Вконец измученная вернулась Мадзя домой и никак не могла поверить, что она уже у себя и что пробило всего лишь пять часов. Всего два часа, как она вышла из дому, чтобы навестить Стеллу? Не может быть! Наверно, уже минул целый месяц, а то и год! Разве за два часа можно увидеть такие контрасты, столько перечувствовать и пережить?

Собственно, видела она не так уж много, и ничего особенного в этом не было. Больную — и монахиню, заведение пани Туркавец — и монастырский сад, нимф среди пожелтевших газет — и распятие среди зелени. Почему же эти предметы пробудили в ней столько чувств, словно каждый из них был целым миром? Мыслимо ли, чтобы два часа раздробились на такое множество отрезков времени и каждый из этих отрезков разросся в столетие? Разговор на лестнице с пани Туркавец — одно столетие. Встреча со Стеллой — тысячелетие. Поездка на извозчике — снова столетие. Монастырский двор, приемная, беседа с матерью Аполлонией — целая вечность!

Сидя на жестком диванчике, Мадзя грезила. Перед ее мысленным взором проносились два образа: бледное как полотно лицо больной, лежащей в грязной постели, и добродушная физиономия монахини в сводчатой комнате; в ее ушах звучали то стоны неизвестной женщины, долетавшие из-за ряда перегородок, то смех детей в саду.
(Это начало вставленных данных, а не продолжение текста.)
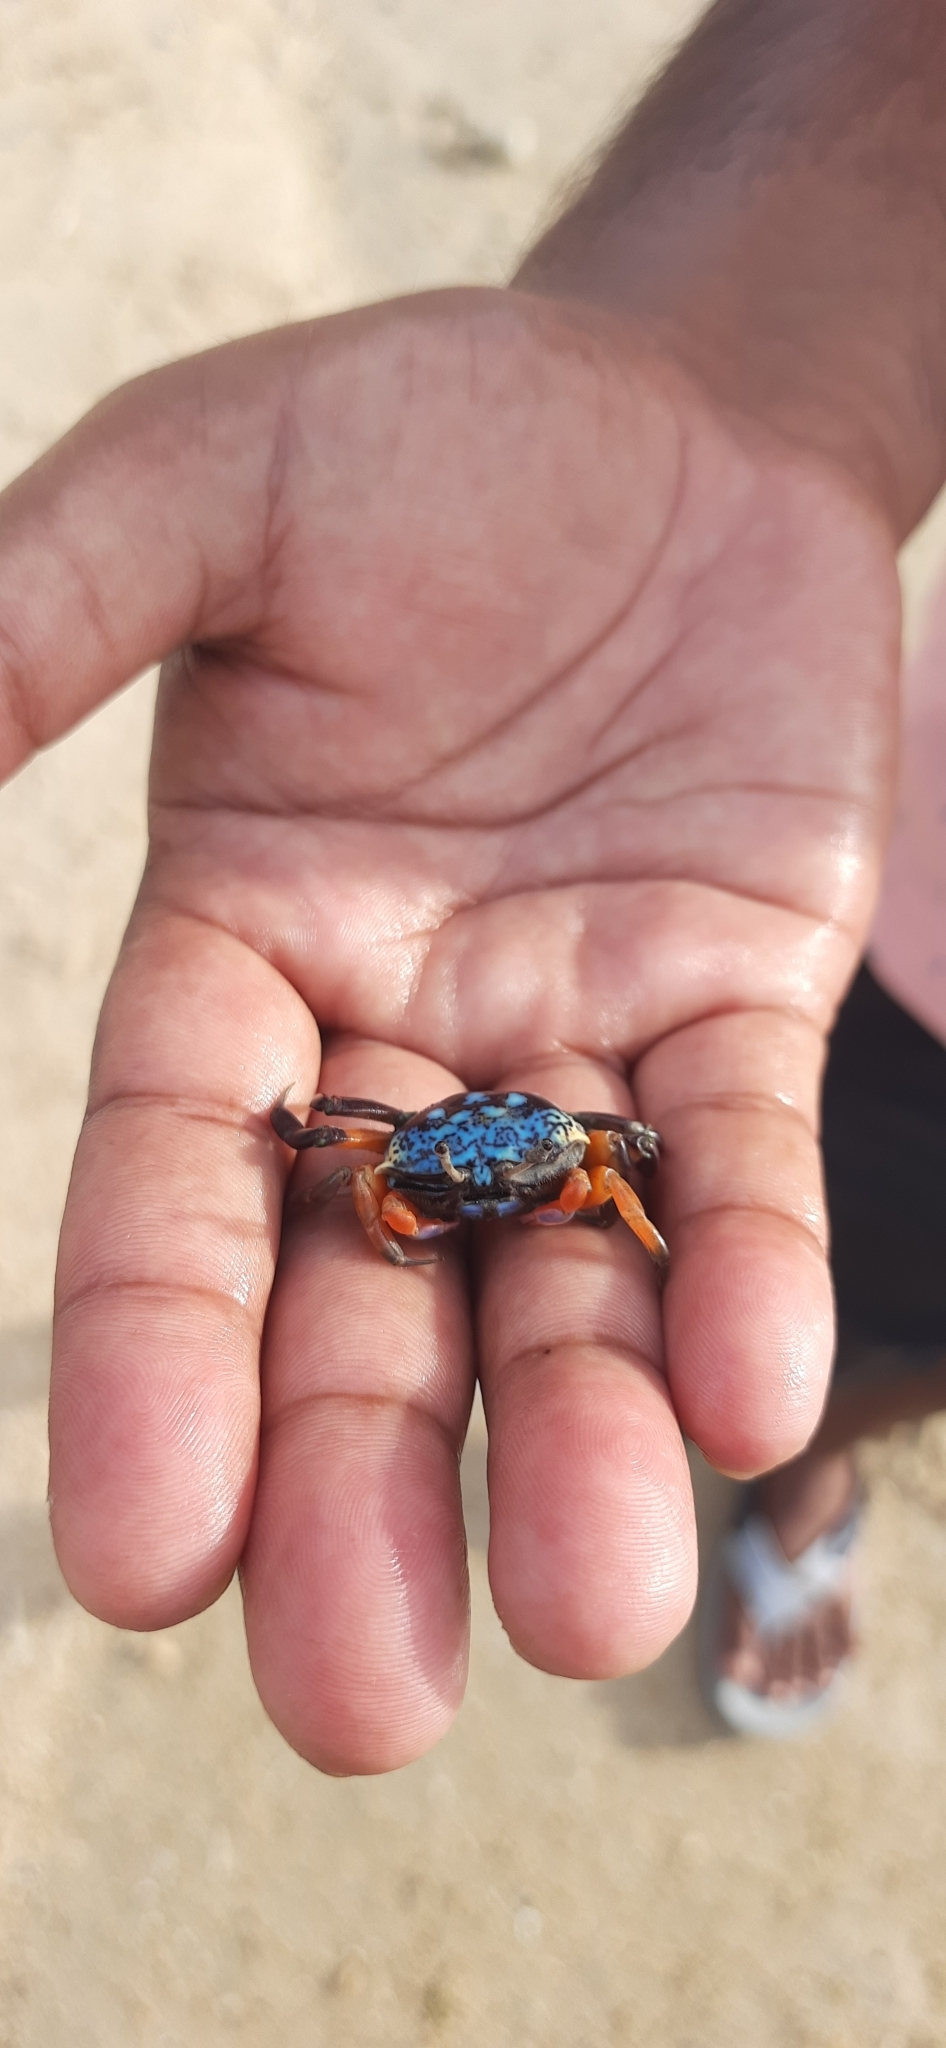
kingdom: Animalia
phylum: Arthropoda
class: Malacostraca
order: Decapoda
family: Ocypodidae
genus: Gelasimus
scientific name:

Порой все как-то путалось: в монастырском дворе появлялась Стелла, в заведении пани Туркавец — монахиня. Стелла в новой обстановке казалась печальней, но благородней, а заведение пани Туркавец при появлении монахини исчезало, как дым. Стоны затихали, никто не чмокал, пропадали отвратительные стены и вместо купающихся нимф появлялось распятие, подножие которого утопало в цветах, а верхушка уходила в облака.